What is expected —
With the pictures set aside, reproduce each entry precisely as it reads.

Supplied data —
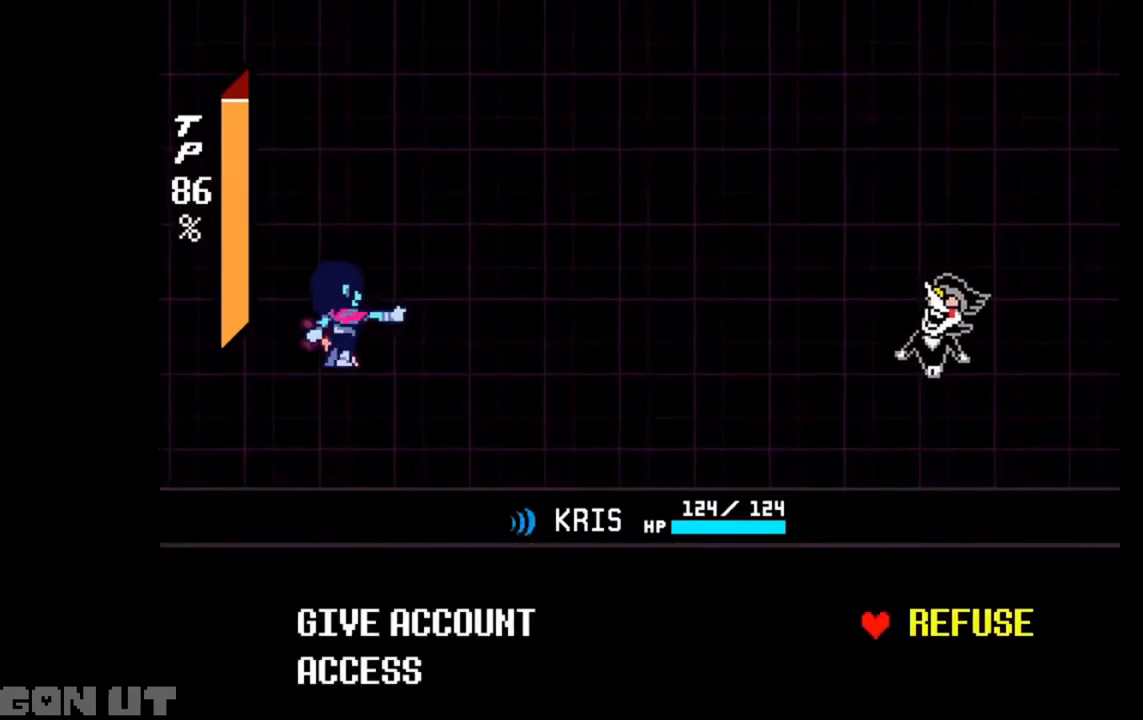
{"keys": ["c"], "events": [[17, "right", "up"], [50, "z", "down"], [150, "z", "up"]]}
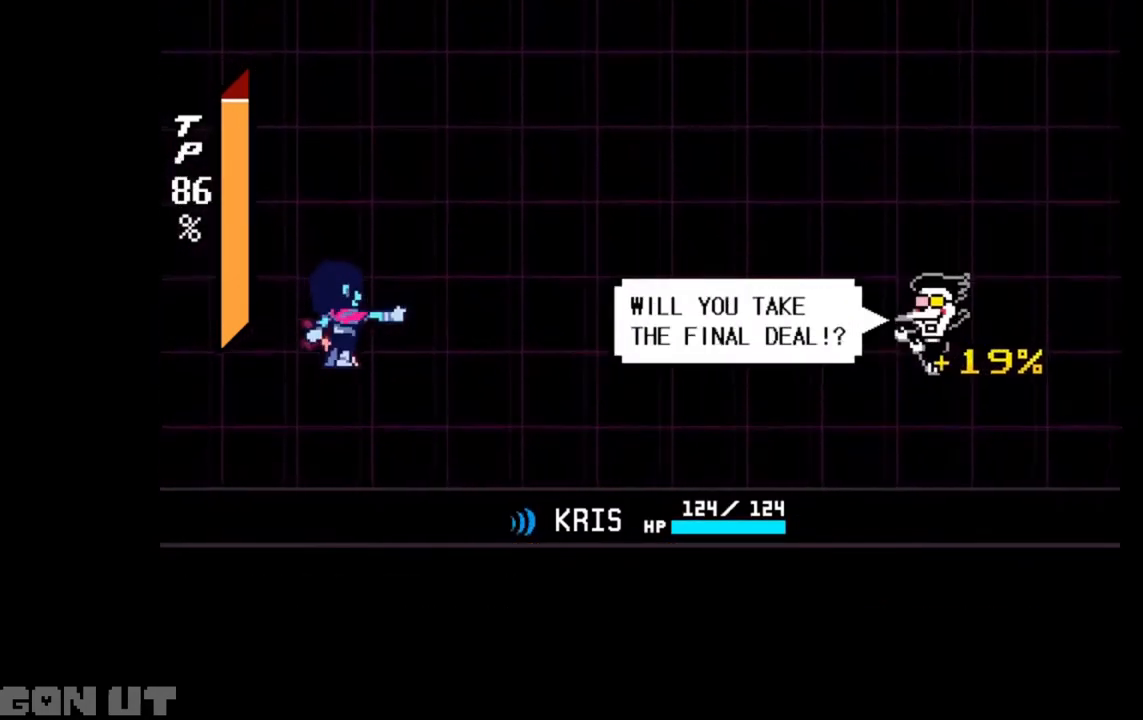
{"keys": ["c", "right"], "events": [[483, "right", "down"]]}
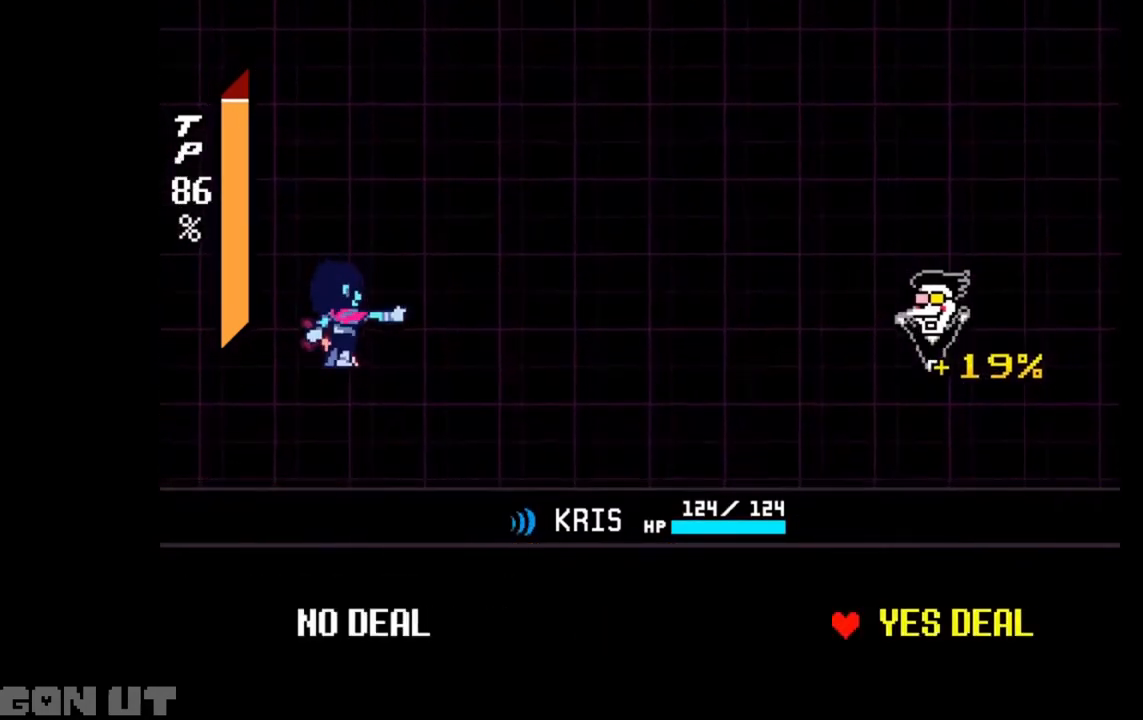
{"keys": ["c"], "events": [[83, "right", "up"], [83, "z", "down"], [150, "z", "up"]]}
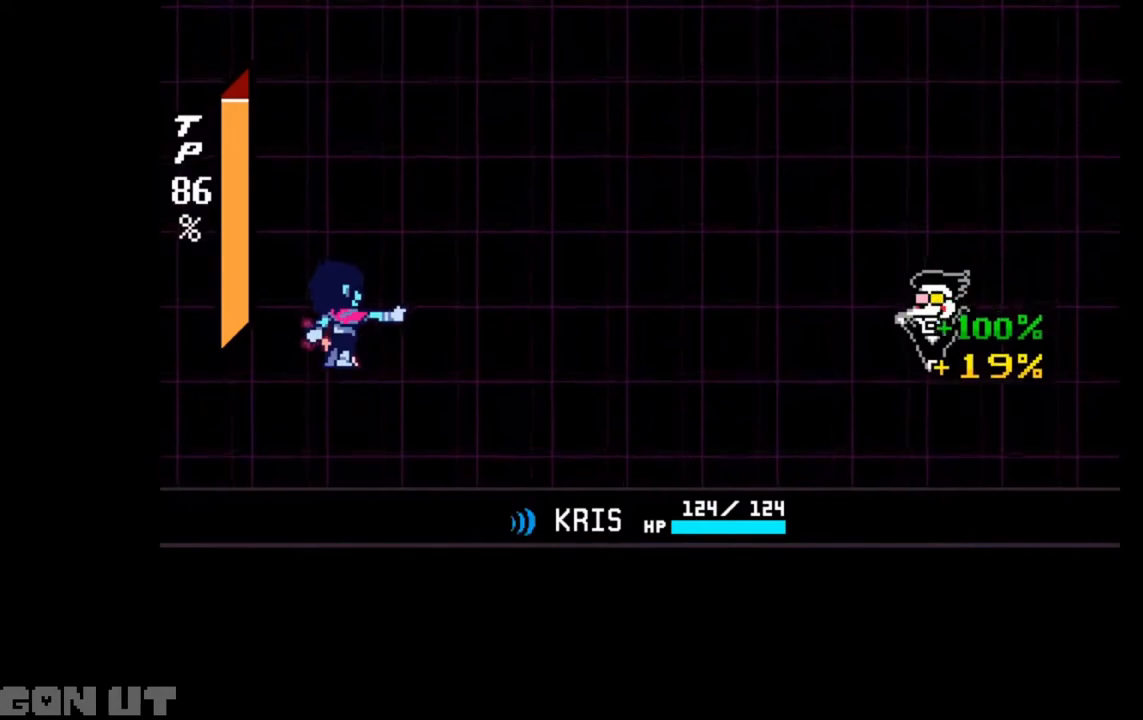
{"keys": ["c"], "events": []}
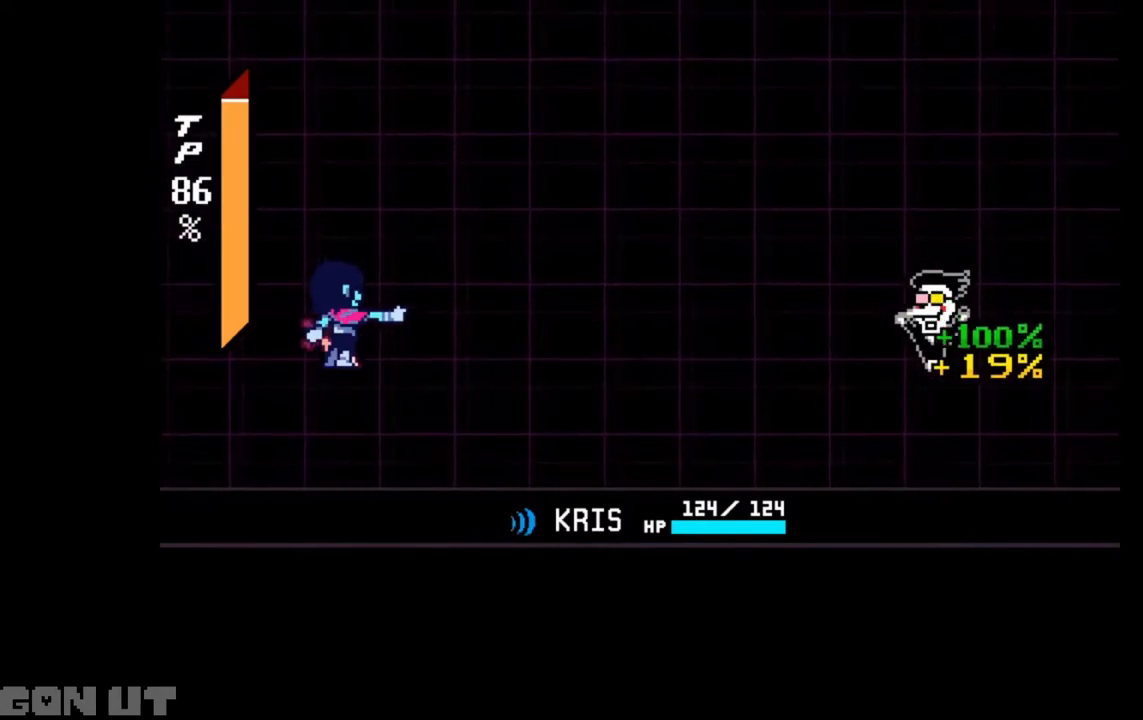
{"keys": ["c"], "events": []}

Response —
{"keys": ["c"], "events": [[17, "right", "up"], [50, "z", "down"], [150, "z", "up"]]}
{"keys": ["c", "right"], "events": [[483, "right", "down"]]}
{"keys": ["c"], "events": [[83, "right", "up"], [83, "z", "down"], [150, "z", "up"]]}
{"keys": ["c"], "events": []}
{"keys": ["c"], "events": []}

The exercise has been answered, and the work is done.